Prayon is a phosphate-based products company headquartered in Engis, Belgium, which has always applied circular economy principles for its phosphogypsum production

Central-Prayon Process

Prayon and Central Glass of Japan joined forces and developed Central-Prayon Process, consisting of the following stages:

  1. Parameters are optimized to produce high-quality phosphoric acid.
  2. Parameters are selected to produce high-quality "Alpha" Hemi-hydrate gypsum (α-HH).
  • These stages reduce phosphorus pentoxide concentration from about 35% to less than 0.5%, producing at the end gypsum in the hemihydrate form (α-HH).
  • A curing stage converts this hemihydrate gypsum (α-HH) into dihydrate gypsum (DH).
  • Dihydrate gypsum (DH) is sold to cement companies and fertiliser companies.

CapturaCO2

CapturaCO2 is a FIC-Fighters member company composed of a multidisciplinary team of experts and researchers whose mission is valuing phosphogypsum as an input in profitable industrial processes that produce commercial products and even reduce emissions

Notable figures

Highlight Luis María Esquivias Fedriani (PhD in Physics - Condensed Matter Physics professor at University of Seville | Dialnet) and Alberto Santos Sánchez (PhD by Complutense University of Madrid - Researcher at University of Cadiz | Dialnet). They form part of the CapturaCO2 company and have also contributed to the development of CapturaCO2 patents.

Technology

CapturaCO2 is currently implementing two pilot plants to fulfill its mission: one pre-industrial and one industrial. Their technology, in the TRL scale, is now at TRL 6 (Technology demonstrated in relevant environment), and their mission is also to increase this TRL.

Patents
Pilot plants
Pre-industrial plant

The pre-industrial plant processes between 60 and 70 kilograms of phosphogypsum per day.

Industrial plant

The industrial plant processes between 60 and 70 kilograms of phosphogypsum per hour.

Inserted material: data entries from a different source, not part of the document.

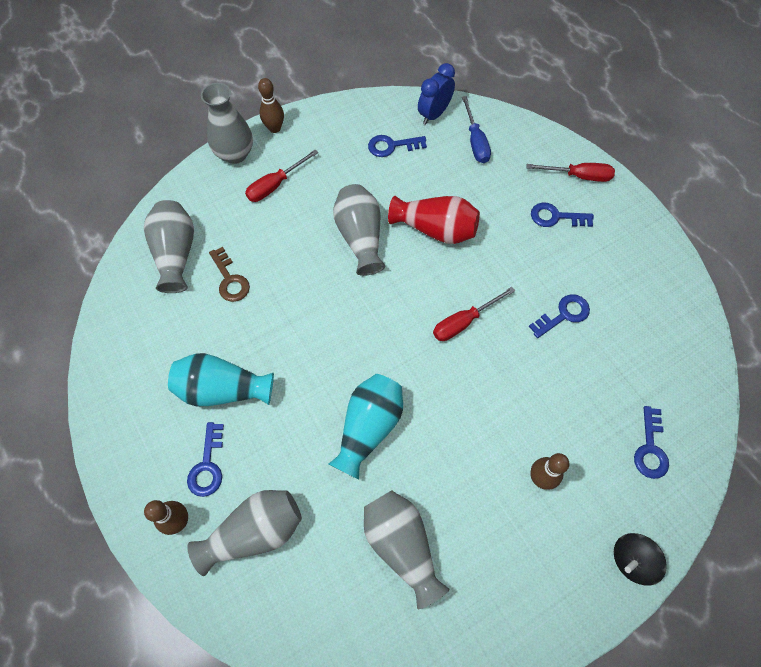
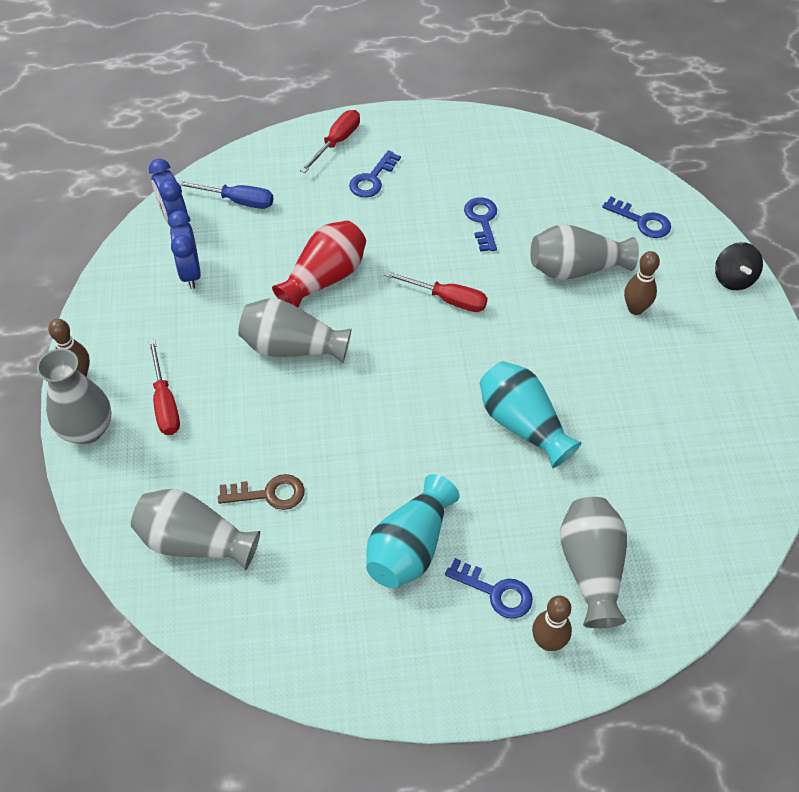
camera: 65 degrees left, 10 degrees down
grey vase [364,490,449,609] -> grey vase moved to [531,224,639,280]
blue key [368,135,427,157] -> blue clock [168,210,201,289]
red screwdriver [433,287,515,341] -> red screwdriver turned 60 degrees counterclockwise [384,270,488,312]

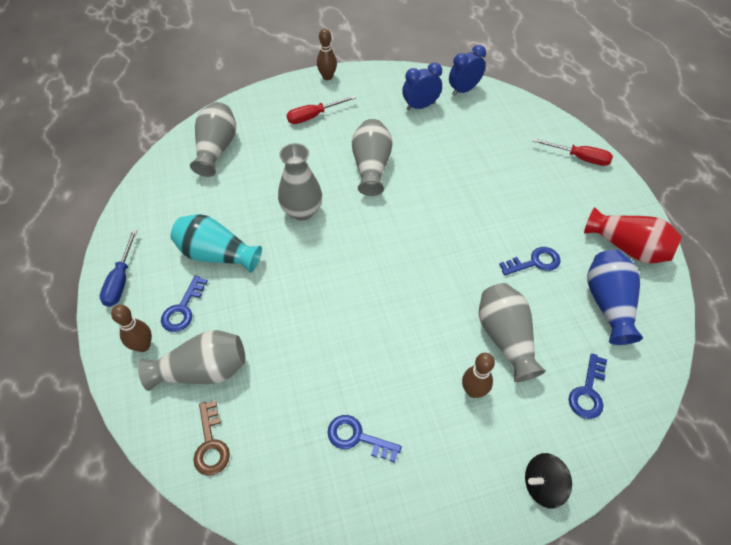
camera: 80 degrees right, 0 degrees up
grey vase [36,349,111,444] -> grey vase moved to [278,143,322,221]
blue screwdriver [177,180,273,209] -> blue screwdriver moved to [100,229,138,307]
brown key [218,474,305,510] -> brown key moved to [193,401,230,476]
red vase [272,221,366,308] -> red vase moved to [584,207,682,264]
blue key [349,150,401,198] -> blue key moved to [327,415,402,463]
red screwdriver [384,270,488,312] -> none
turquoise vase [480,361,581,468] -> none
none -> blue vase [587,250,643,345]

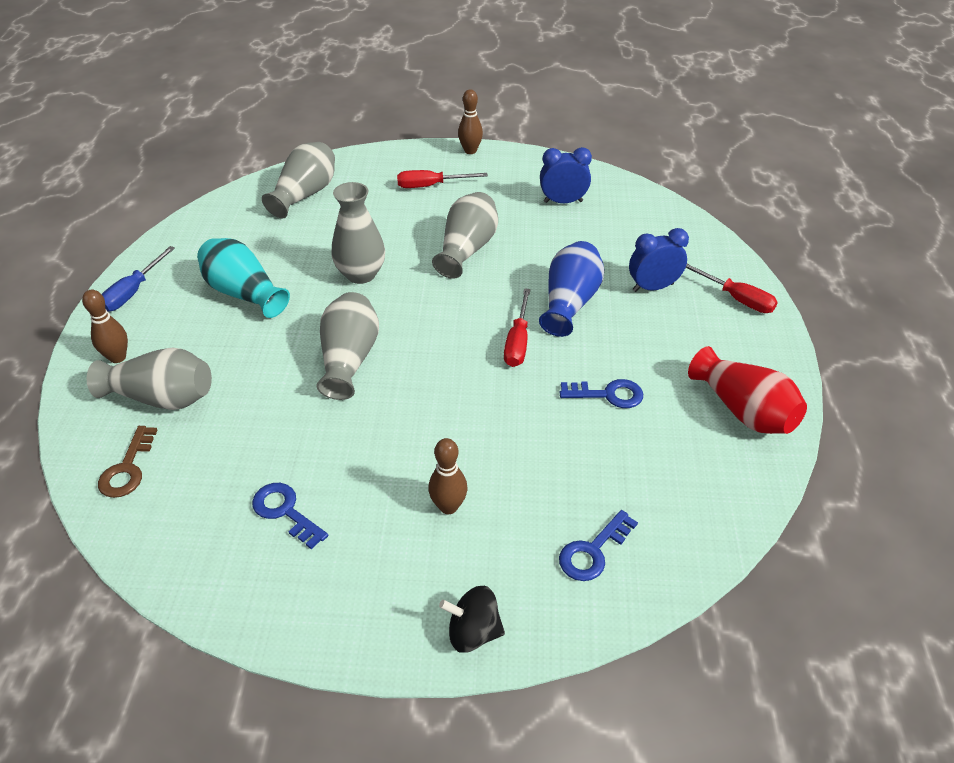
camera: 20 degrees right, 10 degrees down
blue key [161,276,208,332] -> none
blue clock [449,45,486,96] -> blue clock moved to [629,228,689,292]
grey vase [479,283,546,382] -> grey vase moved to [316,292,379,400]
blue vase [587,250,643,345] -> blue vase moved to [539,241,604,337]
none -> red screwdriver [504,288,531,367]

As the plant operates 24/7/365, it has the capacity to process between 525.6 and 613.2 tonnes of phosphogypsum annually. This capacity will increase as long as CapturaCO2 technology improves.

University of Huelva

The Department of Earth Sciences and the Research Center on Natural Resources, Health, and the Environment of the University of Huelva have proposed a methodology which neutralizes the acidity and removes dissolved elements from phosphogypsum leachates

Products

This solution reaches removal percentages close to 100% for fluorine, iron, zinc, aluminum, chromium, uranium, copper, and cadmium. Moreover, the solids precipitated during the alkaline treatments contain the following elements of high economic interest:

  • Rare earth elements
  • Yttrium (353-3992 mgkg)
  • Scandium (21-164 mgkg)
  • Beryllium (5-7 mgkg)
  • Vanadium (1036-2974 mgkg)
  • Gallium (16-40 mgkg)
  • Uranium (721-2963 mgkg)
Potential

It could lay the foundations for an effective and sustainable treatment system for acid leachates from phosphogypsum stacks. Furthermore, the costs related with the treatments could be covered by recovering the valuable elements contained in the newly-formed precipitates during the treatments.